Not many are certain what Key Lime Pie will bring, early rumours say the homepage will be updated Google Now with notifications and updates, and from there you can check out your applications and widgets. Key Lime Pie may be the first Android operating system to come with the Nexus UI, although many are unsure about this and believe it will only come exclusively on the X Phone.
The Google I/O is likely to be the birthplace of Key Lime Pie, with Google apparently already finished all of the initial development and now it is just polishing, understanding, and stopping problems on the operating system.
Google I/O is an annual event Google host, where they normally show off all of their great new products and services. Last year the Nexus 7, Jelly Bean, and some other projects were shown off, the first real look at a Google Glass hangout was shown, 10,000 feet in the air.

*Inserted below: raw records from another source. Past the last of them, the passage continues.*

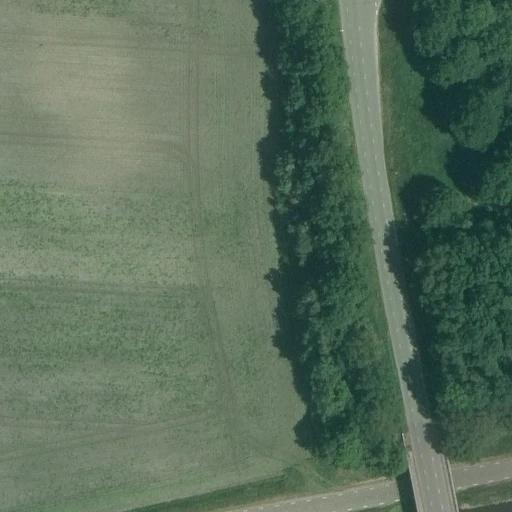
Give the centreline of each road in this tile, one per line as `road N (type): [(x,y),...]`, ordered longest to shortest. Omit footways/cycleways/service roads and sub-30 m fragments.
road 1 (tertiary): [(436,511),(379,216),(353,0)]
road 2 (tertiary): [(511,467),(293,511)]
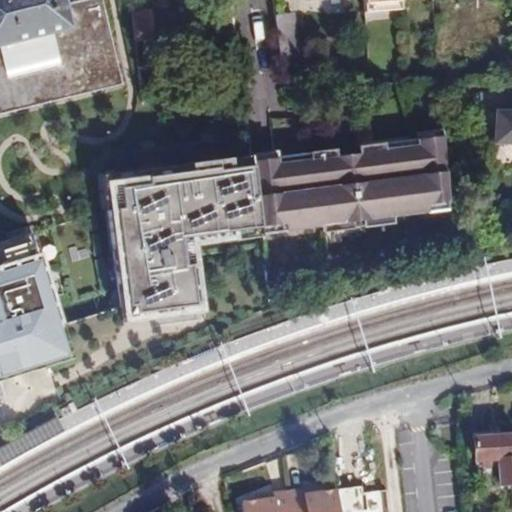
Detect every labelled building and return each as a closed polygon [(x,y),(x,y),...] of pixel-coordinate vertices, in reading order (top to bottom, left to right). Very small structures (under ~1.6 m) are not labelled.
[(0,0),(0,115),(122,85),(102,0),(0,0)] [(360,0),(367,86),(400,86),(397,54),(435,51),(431,0),(360,0)] [(233,22),(231,8),(224,9),(225,23),(233,22)] [(131,12),(135,41),(154,39),(150,10),(131,12)] [(274,18),(280,64),(299,62),(292,15),(274,18)] [(235,38),(234,29),(225,30),(226,40),(235,38)] [(465,98),(464,81),(438,83),(439,99),(465,98)] [(511,113),(497,113),(495,142),(511,143),(511,113)] [(416,139),(442,136),(441,129),(415,133),(416,139)] [(447,203),(442,136),(416,139),(416,145),(383,149),(383,144),(309,154),(309,159),(278,163),(277,158),(251,161),(251,165),(259,228),(280,224),(281,232),(319,227),(332,226),(333,231),(351,229),(351,223),(361,221),(361,227),(380,224),(379,219),(392,217),(427,213),(426,206),(447,203)] [(383,149),(416,145),(416,139),(383,144),(383,149)] [(251,161),(277,158),(277,151),(250,155),(251,161)] [(278,163),(309,159),(309,154),(277,158),(278,163)] [(185,239),(260,230),(259,228),(251,165),(210,170),(209,163),(152,171),(153,178),(110,184),(114,210),(107,211),(118,296),(133,294),(137,323),(181,317),(180,312),(195,311),(185,239)] [(427,213),(448,210),(447,203),(426,206),(427,213)] [(280,224),(259,228),(260,230),(260,235),(281,232),(280,224)] [(79,354),(46,254),(41,255),(37,242),(0,253),(0,255),(5,270),(0,271),(0,392),(42,379),(60,373),(57,362),(79,354)] [(392,273),(395,287),(428,278),(425,264),(392,273)] [(71,404),(65,407),(68,414),(74,411),(71,404)] [(55,422),(0,450),(0,461),(60,432),(55,422)] [(511,483),(511,434),(489,436),(489,431),(473,432),(475,460),(482,460),(483,466),(483,468),(499,468),(500,485),(511,483)] [(320,486),(302,488),(303,494),(320,492),(320,486)] [(241,511),(338,511),(336,490),(320,492),(303,494),(302,488),(273,492),(274,498),(256,501),(240,503),(241,511)] [(274,498),(273,492),(255,494),(256,501),(274,498)]
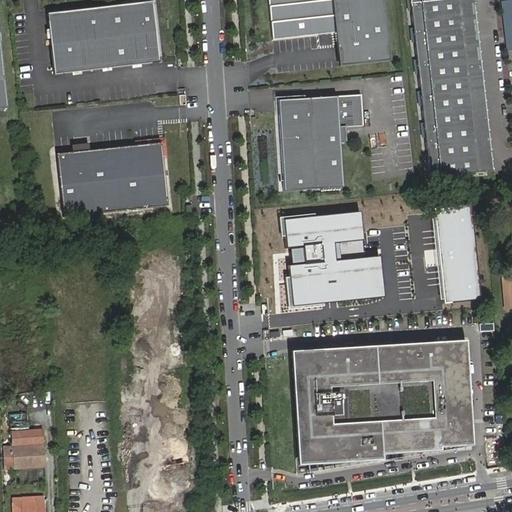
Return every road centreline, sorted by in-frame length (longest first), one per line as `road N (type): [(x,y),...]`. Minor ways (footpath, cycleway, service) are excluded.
road 1 (unclassified): [(209,0),(243,511)]
road 2 (secondary): [(511,481),(330,511)]
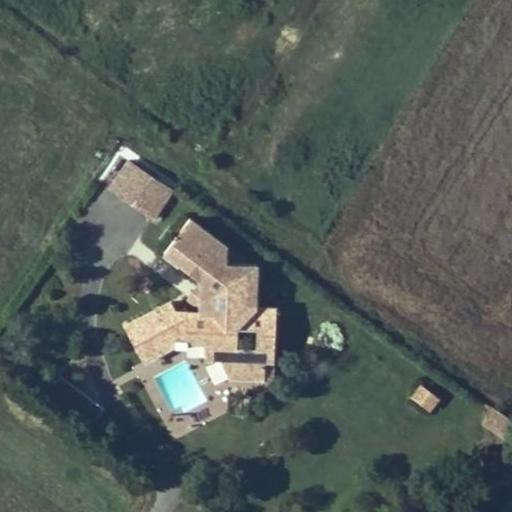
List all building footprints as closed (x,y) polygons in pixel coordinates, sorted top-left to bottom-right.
[(172,192),(126,162),(106,192),(152,222),(172,192)] [(198,287),(197,316),(177,315),(171,303),(122,329),(143,368),(180,348),(202,348),(202,364),(226,365),(226,383),(274,384),(276,311),(255,311),(256,269),(225,269),(225,251),(187,224),(161,261),(198,287)] [(103,410),(59,377),(44,397),(88,430),(103,410)] [(420,379),(410,394),(431,408),(441,393),(420,379)] [(511,511),(511,497),(497,511),(511,511)]
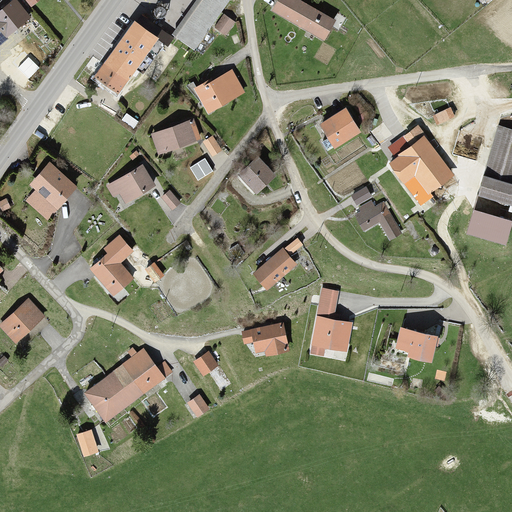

This year, the Nexus 5, Nexus 7.7, Nexus 10.1 and Key Lime Pie are reportedly going to be the main features at the event, with another preview of Google Glass before its release sometime at the end of 2013 or start of 2014.
We do not believe the X Phone will make an appearance at the Google I/O, because it is a Motorola Mobility product and it is likely a private press event will be set up to release the smartphone.
In comparison to early reports saying Key Lime Pie would be the first Android operating system that is on a closed platform, with partners having to license the software, we believe Google will keep the OS free and open for another year, before shutting it off and start reaping the benefits.
The excitement for Google I/O is not present yet, as no rumours have come out that have any juice or bite. We suspect when April hits, the floodgates will open for rumours to start pouring in from everyone who is apparently an inside source at Google.
Key Lime Pie is a big step from Android Jelly Bean, originally just a small upgrade from Ice Cream Sandwich. Google were apparently working on this project before they had started Jelly Bean, so it has been in the works for longer than a year and is just finally coming to fruition.